## EXERCISE BRIEF
Decide whether each of the following statements agrees with the article on grain import prices below: (a) the import price of wheat reached $396 per ton in February; (b) Russia permanently halted its grain exports; (c) consumer price growth stayed above 3 percent for five consecutive months. Answer yes or no for each, and quote the deciding words of the article.

## SOURCE EXTRACT
####
According to KCS officials, a glitch in global supply of wheat and corns have been reflected in high import prices.

The import price of wheat per ton reached $396 in February, which is higher by 37.3 percent compared to the previous year, and by 46.6 percent in the same month of 2020.

Imported corns posted a steeper growth, with the price climbing by 40.1 percent from 2021 and 63.4 percent from 2022 to $335 per ton as of last month.

The situation has brought about hikes in price tags of processed food among local food companies. Alongside the burden this poses on consumers, price growth in fodder products from the high prices of imported grains could aggravate the cost burden for local farmers.

Further, market insiders say that rising prices in imported grains will go on in the wake of the Ukraine-Russia war. Ukraine and Russia reportedly account for about 30 percent of global exports of wheat and barley, and 20 percent of global corn exports.

According to overseas news reports, Russia temporarily suspended exports of grains, including wheat, barley and corn. The Russian action is reportedly aimed at protecting its domestic food market amid global instability in grain prices.

An official of the Ministry of Agriculture, Food and Rural Affairs of Korea said that the government is taking countermeasures against the supply problem, which could include diversification of trade partners.

In this situation, concerns are growing over the possibility that consumer price growth in the nation will surpass the 4 percent mark in the coming months.

The climb in grain prices comes amid the situation that the spike in international crude prices has been fanning inflationary pressure in the local market, with gasoline and diesel prices continuously rising since early January.

The nation’s benchmark gasoline price exceeded the 2,000 won ($1.6) mark per liter on Tuesday, while it stayed at 1,623.79 won on Jan. 1.

According to Statistics Korea, the growth in consumer prices recorded over 3 percent for five consecutive months -- from October 2021 to February 2022.
####
## RAW DATA

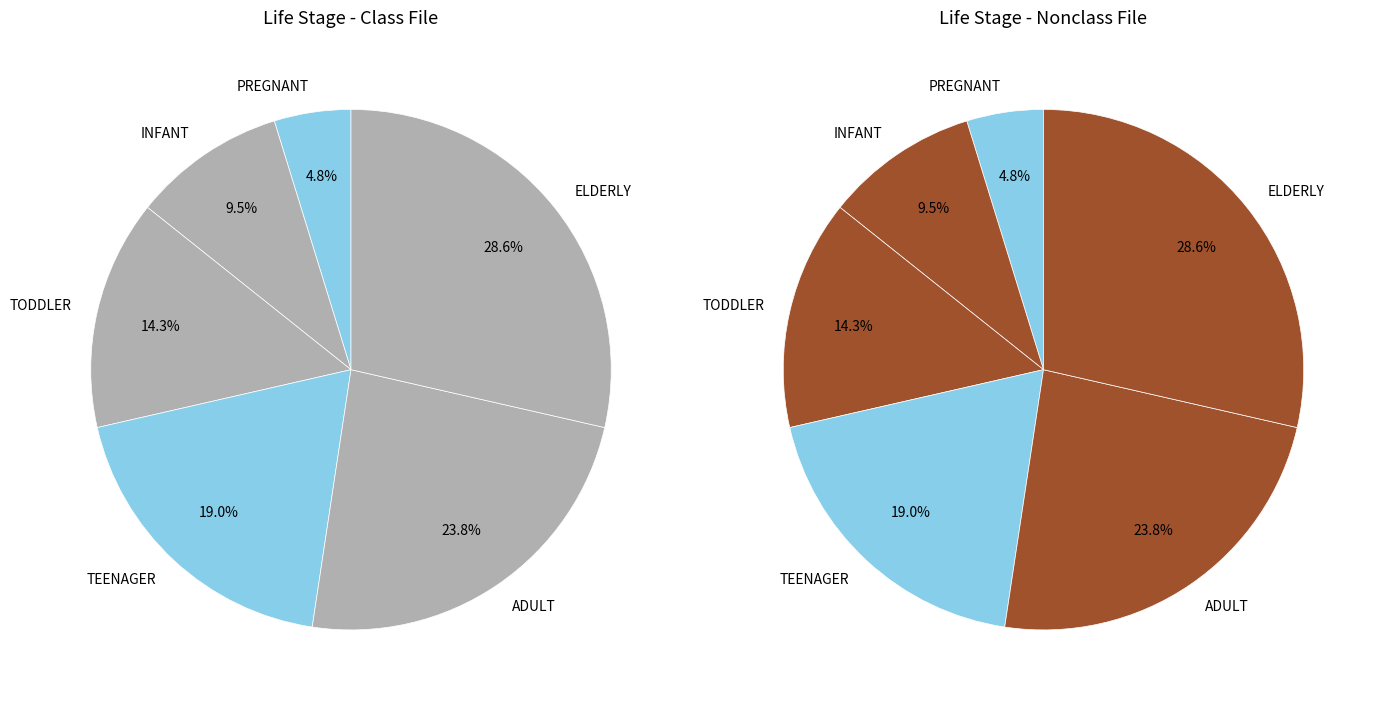

Does TODDLER account for over 50% of the chart?

No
####
## ANSWER TO THIS EXERCISE
(a) Yes: "The import price of wheat per ton reached $396 in February"
(b) No: "Russia temporarily suspended exports of grains"
(c) Yes: "the growth in consumer prices recorded over 3 percent for five consecutive months"